21 Replies to “Medizin-Nobelpreisträger-Memory”

  1. Mich würde interessieren, ob ddp seine Schnitzter ausbügelt (Metaphernmaschine momentan kaputt!). Allerdings zu wenig, um selbst nachzuschauen…

  2. @1, Jörg: Allerdings war zum Zeitpunkt der Eilmeldungen nobelprize.org nicht zu erreichen. (Oder jedenfalls nicht von dem Rechner, an dem ich gesessen habe.) Da blieb also nur das Vertrauen auf die Agenturen, die wahrlich ein tolles Verwirrspiel abgeliefert haben.

  3. Ist das wirklich so wichtig, wo die geboren wurden? Und wie alt die sind? Und warum muss man sowas immer ausformulieren? Und wenn man’s schon ausformuliert, dann auch noch die Reihenfolge im zweiten Teil anders machen, als im ersten…?

  4. Man koennte das ganze sogar noch komplizierter haben:

    Sir Martin Evans ist gebuertiger Englaender (zumindest vom Geburtsort, ob er eventuell Walisische, Schottische oder andere Eltern hat habe ich auf die Schnelle nicht herausfinden koennen), der jetzt in Wales forscht und lehrt.

    Nur der Vollstaendigkeit halber ;-)

  5. Oder sagen wir es so:

    Der Nobelpreis geht an einen Italiener und zwei Briten. Zwei von Ihnen sind in die USA gegangen, weil es dort so schön zu forschen ist (Geld… Geld… und natürlich Geld). Alle drei wurden nicht im selben Jahrzehnt geboren. Der Brite isst gerne Käse. Der Italiener raucht nicht, arbeitet aber im Mormonenstaat.

    ;-)

  6. Ich glaube, die haben alle keine Schreikrämpfe bekommen, sondern einfach irgendwie gemacht. Das würde jedenfalls zu den Ergebnissen passen.

  7. Viel interessanter ist _wofür_ diese Herren den Nobelpreis bekommen haben. Nämlich dafür das sie Gene z.B. bei Mäusen so verändert haben, das deren Nachkommen dann bestimmte körperliche Missbildungen aufweisen an denen man dann herumforschen kann. Eine basisdemokratische Veranstalltung war das wohl ehr nicht, die Mäuse wird man kaum gefragt haben. Einen Nobelpreis ist das meineserachtens _nicht_ wert. Einen Nobelpreis hätte vielmehr der verdient, der techniken entwickelte, die Tierversuche überflüssig machen würden.
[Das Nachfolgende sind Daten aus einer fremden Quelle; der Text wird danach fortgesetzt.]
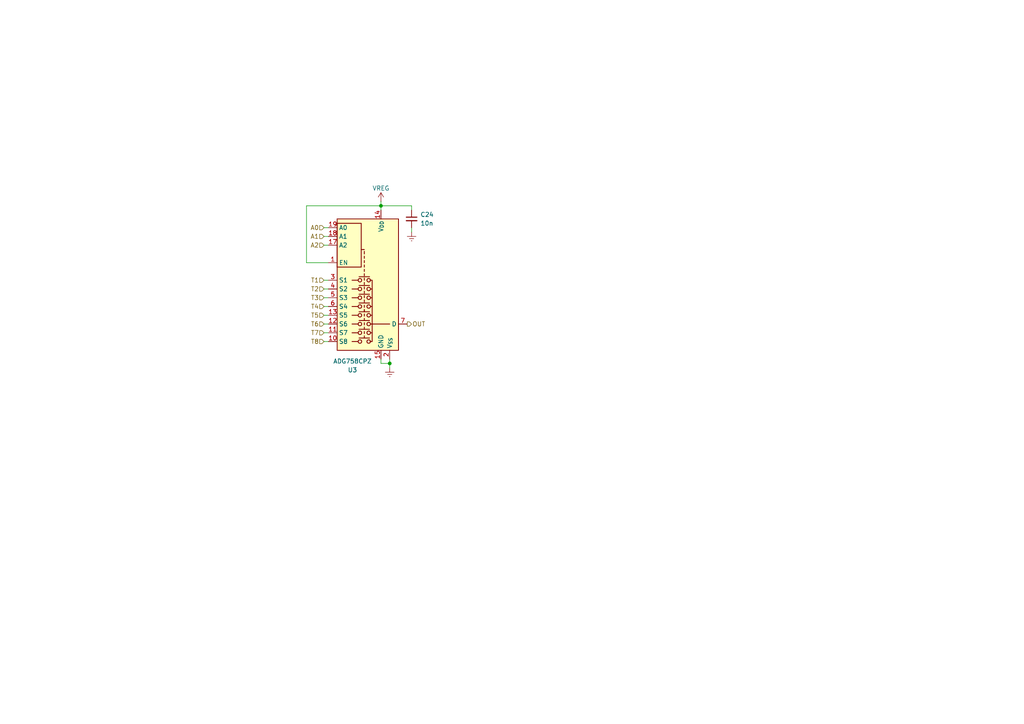
<source format=kicad_sch>
(kicad_sch
	(version 20231120)
	(generator "eeschema")
	(generator_version "8.0")
	(uuid "c7f7f7f1-d37c-4177-ad13-727206777da4")
	(paper "A4")
	
	(junction
		(at 110.49 59.69)
		(diameter 0)
		(color 0 0 0 0)
		(uuid "069c6d5e-0806-472d-9103-ee5d50b0fb6c")
	)
	(junction
		(at 113.03 105.41)
		(diameter 0)
		(color 0 0 0 0)
		(uuid "f2a84888-0cef-443e-8ab1-d8e33a078873")
	)
	(wire
		(pts
			(xy 88.9 59.69) (xy 110.49 59.69)
		)
		(stroke
			(width 0)
			(type default)
		)
		(uuid "024db186-c67f-4ce9-b1b4-35e08beacf89")
	)
	(wire
		(pts
			(xy 93.98 86.36) (xy 95.25 86.36)
		)
		(stroke
			(width 0)
			(type default)
		)
		(uuid "025a55c0-327e-4dcc-8e6e-ce3ab31c50d7")
	)
	(wire
		(pts
			(xy 93.98 83.82) (xy 95.25 83.82)
		)
		(stroke
			(width 0)
			(type default)
		)
		(uuid "02ea1b00-f6af-47a3-abb6-32da2a0ac53e")
	)
	(wire
		(pts
			(xy 93.98 71.12) (xy 95.25 71.12)
		)
		(stroke
			(width 0)
			(type default)
		)
		(uuid "1b62bd8c-8ce1-4450-98f6-1813cda3f9f4")
	)
	(wire
		(pts
			(xy 93.98 93.98) (xy 95.25 93.98)
		)
		(stroke
			(width 0)
			(type default)
		)
		(uuid "206ce992-3c98-49d5-ac90-473adc385735")
	)
	(wire
		(pts
			(xy 93.98 68.58) (xy 95.25 68.58)
		)
		(stroke
			(width 0)
			(type default)
		)
		(uuid "4421c3dd-4314-467d-a595-d3047c304225")
	)
	(wire
		(pts
			(xy 119.38 60.96) (xy 119.38 59.69)
		)
		(stroke
			(width 0)
			(type default)
		)
		(uuid "467b2730-0565-4ce4-bc82-6be5cd56e837")
	)
	(wire
		(pts
			(xy 110.49 58.42) (xy 110.49 59.69)
		)
		(stroke
			(width 0)
			(type default)
		)
		(uuid "54ca9470-8a27-42f3-bf0a-3c1838fa07e8")
	)
	(wire
		(pts
			(xy 93.98 91.44) (xy 95.25 91.44)
		)
		(stroke
			(width 0)
			(type default)
		)
		(uuid "5c4f3383-9251-427c-ab68-ebf8695249ae")
	)
	(wire
		(pts
			(xy 93.98 81.28) (xy 95.25 81.28)
		)
		(stroke
			(width 0)
			(type default)
		)
		(uuid "60868f2b-4607-423e-8f68-f33c2ff60585")
	)
	(wire
		(pts
			(xy 119.38 66.04) (xy 119.38 67.31)
		)
		(stroke
			(width 0)
			(type default)
		)
		(uuid "7e636ea4-decd-49f5-a680-6900b6053b40")
	)
	(wire
		(pts
			(xy 110.49 59.69) (xy 110.49 60.96)
		)
		(stroke
			(width 0)
			(type default)
		)
		(uuid "81e7ee68-3d85-470e-9ff8-5e843bb0b283")
	)
	(wire
		(pts
			(xy 110.49 104.14) (xy 110.49 105.41)
		)
		(stroke
			(width 0)
			(type default)
		)
		(uuid "84bbb08c-6f11-48bc-88d6-4cdd45c9b62b")
	)
	(wire
		(pts
			(xy 110.49 105.41) (xy 113.03 105.41)
		)
		(stroke
			(width 0)
			(type default)
		)
		(uuid "8a4b8633-5133-4cb7-8774-b68b351cfcf6")
	)
	(wire
		(pts
			(xy 88.9 76.2) (xy 88.9 59.69)
		)
		(stroke
			(width 0)
			(type default)
		)
		(uuid "9b04627d-24e6-4d26-8dbc-0abfad8c4b4f")
	)
	(wire
		(pts
			(xy 93.98 99.06) (xy 95.25 99.06)
		)
		(stroke
			(width 0)
			(type default)
		)
		(uuid "9d79feb7-e841-48a2-aa96-0a6e17f8635f")
	)
	(wire
		(pts
			(xy 93.98 88.9) (xy 95.25 88.9)
		)
		(stroke
			(width 0)
			(type default)
		)
		(uuid "9db07fbd-e972-4651-bc7e-4de28187f40f")
	)
	(wire
		(pts
			(xy 119.38 59.69) (xy 110.49 59.69)
		)
		(stroke
			(width 0)
			(type default)
		)
		(uuid "ab1185da-e810-4ba1-999a-be5a602f74a0")
	)
	(wire
		(pts
			(xy 93.98 66.04) (xy 95.25 66.04)
		)
		(stroke
			(width 0)
			(type default)
		)
		(uuid "b3f24cbf-64e9-450c-bde1-38eaf1bdbfbb")
	)
	(wire
		(pts
			(xy 113.03 105.41) (xy 113.03 106.68)
		)
		(stroke
			(width 0)
			(type default)
		)
		(uuid "d4856c7c-7d8d-40b7-b333-3d58a5570aeb")
	)
	(wire
		(pts
			(xy 93.98 96.52) (xy 95.25 96.52)
		)
		(stroke
			(width 0)
			(type default)
		)
		(uuid "eb264cef-067d-4d59-b32b-8c5bd2b5066a")
	)
	(wire
		(pts
			(xy 95.25 76.2) (xy 88.9 76.2)
		)
		(stroke
			(width 0)
			(type default)
		)
		(uuid "ee877af8-3e95-45a2-96c6-880d459c1304")
	)
	(wire
		(pts
			(xy 113.03 104.14) (xy 113.03 105.41)
		)
		(stroke
			(width 0)
			(type default)
		)
		(uuid "f79a1ade-d506-483c-8a58-86cb48c1f9f8")
	)
	(hierarchical_label "T7"
		(shape input)
		(at 93.98 96.52 180)
		(fields_autoplaced yes)
		(effects
			(font
				(size 1.27 1.27)
			)
			(justify right)
		)
		(uuid "1b7e7b32-0652-4283-8ef4-da1de94170f3")
	)
	(hierarchical_label "T1"
		(shape input)
		(at 93.98 81.28 180)
		(fields_autoplaced yes)
		(effects
			(font
				(size 1.27 1.27)
			)
			(justify right)
		)
		(uuid "35e5fa4c-efbc-41fc-9838-dcd848636823")
	)
	(hierarchical_label "T3"
		(shape input)
		(at 93.98 86.36 180)
		(fields_autoplaced yes)
		(effects
			(font
				(size 1.27 1.27)
			)
			(justify right)
		)
		(uuid "4e951f2f-99e3-486e-912f-046410b8f985")
	)
	(hierarchical_label "A2"
		(shape input)
		(at 93.98 71.12 180)
		(fields_autoplaced yes)
		(effects
			(font
				(size 1.27 1.27)
			)
			(justify right)
		)
		(uuid "819e385f-0767-4eab-94fb-4eb4d956dde9")
	)
	(hierarchical_label "T2"
		(shape input)
		(at 93.98 83.82 180)
		(fields_autoplaced yes)
		(effects
			(font
				(size 1.27 1.27)
			)
			(justify right)
		)
		(uuid "85eae98f-8886-401e-beb0-c429bb025ef6")
	)
	(hierarchical_label "T4"
		(shape input)
		(at 93.98 88.9 180)
		(fields_autoplaced yes)
		(effects
			(font
				(size 1.27 1.27)
			)
			(justify right)
		)
		(uuid "8e6d0a63-314f-4a4b-88d9-d056b2909dac")
	)
	(hierarchical_label "T8"
		(shape input)
		(at 93.98 99.06 180)
		(fields_autoplaced yes)
		(effects
			(font
				(size 1.27 1.27)
			)
			(justify right)
		)
		(uuid "96c0e6e1-d385-43b5-9639-610a5f698212")
	)
	(hierarchical_label "T6"
		(shape input)
		(at 93.98 93.98 180)
		(fields_autoplaced yes)
		(effects
			(font
				(size 1.27 1.27)
			)
			(justify right)
		)
		(uuid "b3e6bce7-71b8-4375-9d24-9a97c7e42fc4")
	)
	(hierarchical_label "OUT"
		(shape output)
		(at 118.11 93.98 0)
		(fields_autoplaced yes)
		(effects
			(font
				(size 1.27 1.27)
			)
			(justify left)
		)
		(uuid "b5883c9d-dfcf-4e4d-bd8e-26292176dbe3")
	)
	(hierarchical_label "T5"
		(shape input)
		(at 93.98 91.44 180)
		(fields_autoplaced yes)
		(effects
			(font
				(size 1.27 1.27)
			)
			(justify right)
		)
		(uuid "c0b61a1c-5f1c-45cc-9164-65f8519b2973")
	)
	(hierarchical_label "A1"
		(shape input)
		(at 93.98 68.58 180)
		(fields_autoplaced yes)
		(effects
			(font
				(size 1.27 1.27)
			)
			(justify right)
		)
		(uuid "d4b37b70-178f-493d-993e-c0850f5b5071")
	)
	(hierarchical_label "A0"
		(shape input)
		(at 93.98 66.04 180)
		(fields_autoplaced yes)
		(effects
			(font
				(size 1.27 1.27)
			)
			(justify right)
		)
		(uuid "f3fdb7ff-313c-4ab3-9605-2092375b758e")
	)
	(symbol
		(lib_id "Device:C_Small")
		(at 119.38 63.5 0)
		(unit 1)
		(exclude_from_sim no)
		(in_bom yes)
		(on_board yes)
		(dnp no)
		(uuid "1916cfb1-2fba-4785-a7ec-d865c9d7560c")
		(property "Reference" "C24"
			(at 121.92 62.2362 0)
			(effects
				(font
					(size 1.27 1.27)
				)
				(justify left)
			)
		)
		(property "Value" "10n"
			(at 121.92 64.7762 0)
			(effects
				(font
					(size 1.27 1.27)
				)
				(justify left)
			)
		)
		(property "Footprint" "Capacitor_SMD:C_0201_0603Metric"
			(at 119.38 63.5 0)
			(effects
				(font
					(size 1.27 1.27)
				)
				(hide yes)
			)
		)
		(property "Datasheet" "~"
			(at 119.38 63.5 0)
			(effects
				(font
					(size 1.27 1.27)
				)
				(hide yes)
			)
		)
		(property "Description" "Unpolarized capacitor, small symbol"
			(at 119.38 63.5 0)
			(effects
				(font
					(size 1.27 1.27)
				)
				(hide yes)
			)
		)
		(pin "2"
			(uuid "5473c0b4-5d2e-41fc-97f7-e7bc0148728e")
		)
		(pin "1"
			(uuid "7fa8bdfa-b15e-4e6b-b58b-d3788856d446")
		)
		(instances
			(project "ACC_BMSslave"
				(path "/0942010f-46b1-4fe9-9f5e-a3ebd22b3e41/01b0d592-920f-4901-ade7-693fc3d22562"
					(reference "C24")
					(unit 1)
				)
				(path "/0942010f-46b1-4fe9-9f5e-a3ebd22b3e41/4fc6c951-3541-445c-9415-cfaa02c67631"
					(reference "C26")
					(unit 1)
				)
				(path "/0942010f-46b1-4fe9-9f5e-a3ebd22b3e41/514cb5ab-399b-4f06-8ade-7952cb93f847"
					(reference "C25")
					(unit 1)
				)
				(path "/0942010f-46b1-4fe9-9f5e-a3ebd22b3e41/779a4522-58f6-43d8-ae1a-b58b9efaa775"
					(reference "C23")
					(unit 1)
				)
			)
		)
	)
	(symbol
		(lib_id "power:VBUS")
		(at 110.49 58.42 0)
		(unit 1)
		(exclude_from_sim no)
		(in_bom yes)
		(on_board yes)
		(dnp no)
		(uuid "a388e14f-ef41-4212-9c2f-9e1e3679dcfb")
		(property "Reference" "#PWR066"
			(at 110.49 62.23 0)
			(effects
				(font
					(size 1.27 1.27)
				)
				(hide yes)
			)
		)
		(property "Value" "VREG"
			(at 110.49 54.61 0)
			(effects
				(font
					(size 1.27 1.27)
				)
			)
		)
		(property "Footprint" ""
			(at 110.49 58.42 0)
			(effects
				(font
					(size 1.27 1.27)
				)
				(hide yes)
			)
		)
		(property "Datasheet" ""
			(at 110.49 58.42 0)
			(effects
				(font
					(size 1.27 1.27)
				)
				(hide yes)
			)
		)
		(property "Description" "Power symbol creates a global label with name \"VBUS\""
			(at 110.49 58.42 0)
			(effects
				(font
					(size 1.27 1.27)
				)
				(hide yes)
			)
		)
		(pin "1"
			(uuid "c652e841-7b8c-42ef-865c-c5663b3f5b95")
		)
		(instances
			(project "ACC_BMSslave"
				(path "/0942010f-46b1-4fe9-9f5e-a3ebd22b3e41/01b0d592-920f-4901-ade7-693fc3d22562"
					(reference "#PWR066")
					(unit 1)
				)
				(path "/0942010f-46b1-4fe9-9f5e-a3ebd22b3e41/4fc6c951-3541-445c-9415-cfaa02c67631"
					(reference "#PWR072")
					(unit 1)
				)
				(path "/0942010f-46b1-4fe9-9f5e-a3ebd22b3e41/514cb5ab-399b-4f06-8ade-7952cb93f847"
					(reference "#PWR069")
					(unit 1)
				)
				(path "/0942010f-46b1-4fe9-9f5e-a3ebd22b3e41/779a4522-58f6-43d8-ae1a-b58b9efaa775"
					(reference "#PWR063")
					(unit 1)
				)
			)
		)
	)
	(symbol
		(lib_id "power:Earth")
		(at 119.38 67.31 0)
		(unit 1)
		(exclude_from_sim no)
		(in_bom yes)
		(on_board yes)
		(dnp no)
		(fields_autoplaced yes)
		(uuid "e9af9ed4-750d-4324-bdb1-5f6be367f998")
		(property "Reference" "#PWR068"
			(at 119.38 73.66 0)
			(effects
				(font
					(size 1.27 1.27)
				)
				(hide yes)
			)
		)
		(property "Value" "Earth"
			(at 119.38 71.12 0)
			(effects
				(font
					(size 1.27 1.27)
				)
				(hide yes)
			)
		)
		(property "Footprint" ""
			(at 119.38 67.31 0)
			(effects
				(font
					(size 1.27 1.27)
				)
				(hide yes)
			)
		)
		(property "Datasheet" "~"
			(at 119.38 67.31 0)
			(effects
				(font
					(size 1.27 1.27)
				)
				(hide yes)
			)
		)
		(property "Description" ""
			(at 119.38 67.31 0)
			(effects
				(font
					(size 1.27 1.27)
				)
				(hide yes)
			)
		)
		(pin "1"
			(uuid "426ff116-ccb7-472a-a36f-d7a39182cff8")
		)
		(instances
			(project "ACC_BMSslave"
				(path "/0942010f-46b1-4fe9-9f5e-a3ebd22b3e41/01b0d592-920f-4901-ade7-693fc3d22562"
					(reference "#PWR068")
					(unit 1)
				)
				(path "/0942010f-46b1-4fe9-9f5e-a3ebd22b3e41/4fc6c951-3541-445c-9415-cfaa02c67631"
					(reference "#PWR074")
					(unit 1)
				)
				(path "/0942010f-46b1-4fe9-9f5e-a3ebd22b3e41/514cb5ab-399b-4f06-8ade-7952cb93f847"
					(reference "#PWR071")
					(unit 1)
				)
				(path "/0942010f-46b1-4fe9-9f5e-a3ebd22b3e41/779a4522-58f6-43d8-ae1a-b58b9efaa775"
					(reference "#PWR065")
					(unit 1)
				)
			)
		)
	)
	(symbol
		(lib_id "Analog_Switch:ADG758CPZ")
		(at 105.41 83.82 0)
		(unit 1)
		(exclude_from_sim no)
		(in_bom yes)
		(on_board yes)
		(dnp no)
		(uuid "f588513d-b98c-442f-aed0-799e86b0fffc")
		(property "Reference" "U3"
			(at 102.235 107.315 0)
			(effects
				(font
					(size 1.27 1.27)
				)
			)
		)
		(property "Value" "ADG758CPZ"
			(at 102.235 104.775 0)
			(effects
				(font
					(size 1.27 1.27)
				)
			)
		)
		(property "Footprint" "Package_CSP:LFCSP-20-1EP_4x4mm_P0.5mm_EP2.1x2.1mm"
			(at 105.41 85.09 0)
			(effects
				(font
					(size 1.27 1.27)
				)
				(hide yes)
			)
		)
		(property "Datasheet" "https://www.analog.com/media/en/technical-documentation/data-sheets/ADG758_759.pdf"
			(at 105.41 82.55 0)
			(effects
				(font
					(size 1.27 1.27)
				)
				(hide yes)
			)
		)
		(property "Description" "8-channel CMOS analog multiplexer, 3 Ohm Ron, 55 MHz, LFCSP-20"
			(at 105.41 83.82 0)
			(effects
				(font
					(size 1.27 1.27)
				)
				(hide yes)
			)
		)
		(pin "1"
			(uuid "af525bc0-c228-4419-8267-af01ef2821bb")
		)
		(pin "18"
			(uuid "b7bc26ed-c5d4-400f-a47e-df9aee29631c")
		)
		(pin "8"
			(uuid "36487d1b-ccd6-4367-b967-db89bb4073a0")
		)
		(pin "11"
			(uuid "a8180610-7d09-498c-bceb-b71f7813e164")
		)
		(pin "20"
			(uuid "4c441e86-b68c-4beb-9cb7-6be9ee7ad506")
		)
		(pin "17"
			(uuid "bd599755-1706-4e9c-ba5a-d9f28b8b860f")
		)
		(pin "10"
			(uuid "dd12f623-2c7f-4ad3-9304-394d03b40f00")
		)
		(pin "16"
			(uuid "692ca784-6520-4960-b024-e88d2f7d9dad")
		)
		(pin "21"
			(uuid "c820e33b-6dcf-4491-8882-b84a28bfd0e6")
		)
		(pin "12"
			(uuid "f615fbe8-6be1-42be-a3f6-282677d25f24")
		)
		(pin "13"
			(uuid "3115330d-8e13-4095-bf62-86c8e6160c39")
		)
		(pin "19"
			(uuid "d838aa6b-aa00-43cb-a5d0-770118ab34fc")
		)
		(pin "3"
			(uuid "90dad07d-181c-4429-ab3e-7860ff880e3e")
		)
		(pin "5"
			(uuid "947b0eda-7be0-4a37-bc99-b04db93fb384")
		)
		(pin "6"
			(uuid "fdf7e71c-d915-4a6a-850c-3c72e6d4190f")
		)
		(pin "9"
			(uuid "72d8a2d4-5e8e-4802-a099-c2981f987cdf")
		)
		(pin "2"
			(uuid "0c75b606-6e77-4053-b989-63c42515cd22")
		)
		(pin "7"
			(uuid "201ea559-daba-4724-a1c4-97e8b88537f5")
		)
		(pin "4"
			(uuid "0d395fe8-4f3c-4776-bdb6-ae951cbd87c3")
		)
		(pin "14"
			(uuid "5fa0c291-e70e-4392-919d-abf4239533f7")
		)
		(pin "15"
			(uuid "cb8fbbba-69d9-4b24-94b0-b2a4ba3ee50c")
		)
		(instances
			(project "ACC_BMSslave"
				(path "/0942010f-46b1-4fe9-9f5e-a3ebd22b3e41/01b0d592-920f-4901-ade7-693fc3d22562"
					(reference "U3")
					(unit 1)
				)
				(path "/0942010f-46b1-4fe9-9f5e-a3ebd22b3e41/4fc6c951-3541-445c-9415-cfaa02c67631"
					(reference "U5")
					(unit 1)
				)
				(path "/0942010f-46b1-4fe9-9f5e-a3ebd22b3e41/514cb5ab-399b-4f06-8ade-7952cb93f847"
					(reference "U4")
					(unit 1)
				)
				(path "/0942010f-46b1-4fe9-9f5e-a3ebd22b3e41/779a4522-58f6-43d8-ae1a-b58b9efaa775"
					(reference "U2")
					(unit 1)
				)
			)
		)
	)
	(symbol
		(lib_id "power:Earth")
		(at 113.03 106.68 0)
		(unit 1)
		(exclude_from_sim no)
		(in_bom yes)
		(on_board yes)
		(dnp no)
		(fields_autoplaced yes)
		(uuid "f6382429-ecb2-47c5-aa6c-8d7891f91daf")
		(property "Reference" "#PWR067"
			(at 113.03 113.03 0)
			(effects
				(font
					(size 1.27 1.27)
				)
				(hide yes)
			)
		)
		(property "Value" "Earth"
			(at 113.03 110.49 0)
			(effects
				(font
					(size 1.27 1.27)
				)
				(hide yes)
			)
		)
		(property "Footprint" ""
			(at 113.03 106.68 0)
			(effects
				(font
					(size 1.27 1.27)
				)
				(hide yes)
			)
		)
		(property "Datasheet" "~"
			(at 113.03 106.68 0)
			(effects
				(font
					(size 1.27 1.27)
				)
				(hide yes)
			)
		)
		(property "Description" ""
			(at 113.03 106.68 0)
			(effects
				(font
					(size 1.27 1.27)
				)
				(hide yes)
			)
		)
		(pin "1"
			(uuid "1f39803c-7968-425d-8950-f81a5a64235e")
		)
		(instances
			(project "ACC_BMSslave"
				(path "/0942010f-46b1-4fe9-9f5e-a3ebd22b3e41/01b0d592-920f-4901-ade7-693fc3d22562"
					(reference "#PWR067")
					(unit 1)
				)
				(path "/0942010f-46b1-4fe9-9f5e-a3ebd22b3e41/4fc6c951-3541-445c-9415-cfaa02c67631"
					(reference "#PWR073")
					(unit 1)
				)
				(path "/0942010f-46b1-4fe9-9f5e-a3ebd22b3e41/514cb5ab-399b-4f06-8ade-7952cb93f847"
					(reference "#PWR070")
					(unit 1)
				)
				(path "/0942010f-46b1-4fe9-9f5e-a3ebd22b3e41/779a4522-58f6-43d8-ae1a-b58b9efaa775"
					(reference "#PWR064")
					(unit 1)
				)
			)
		)
	)
)

</source>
  8. Da kann man doch noch zurfrieden sein, dass die Kollegen/Kolleginnen in den Agenturen und Newsredaktionen die Meldung nicht in der Rubrik Sportnews gebracht haben (Knock-Out-Mäuse – Sparringspartner für Halmich, Klitchko und Co entdeckt)

  9. „Und wenn man’s schon ausformuliert, dann auch noch die Reihenfolge im zweiten Teil anders machen, als im ersten…?“ (zitat svenR)
    das hat mich auch ziemlich verwirrt -also wenn das keine absicht war…

  10. @18: Toll!!! 20 Jahre alt, bekommt ne Entdeckung in dem Jahr den Nobelpreis, in dem sie obsolet wird! Danke, Flashspeicher!

  11. @6: Ist das wirklich so wichtig, wo die geboren wurden? Und wie alt die sind? Und warum muss man …

    Nee, man muss nicht.
    Aber: Wenn man’s freiwillig tut, sollte man es nicht so doof machen.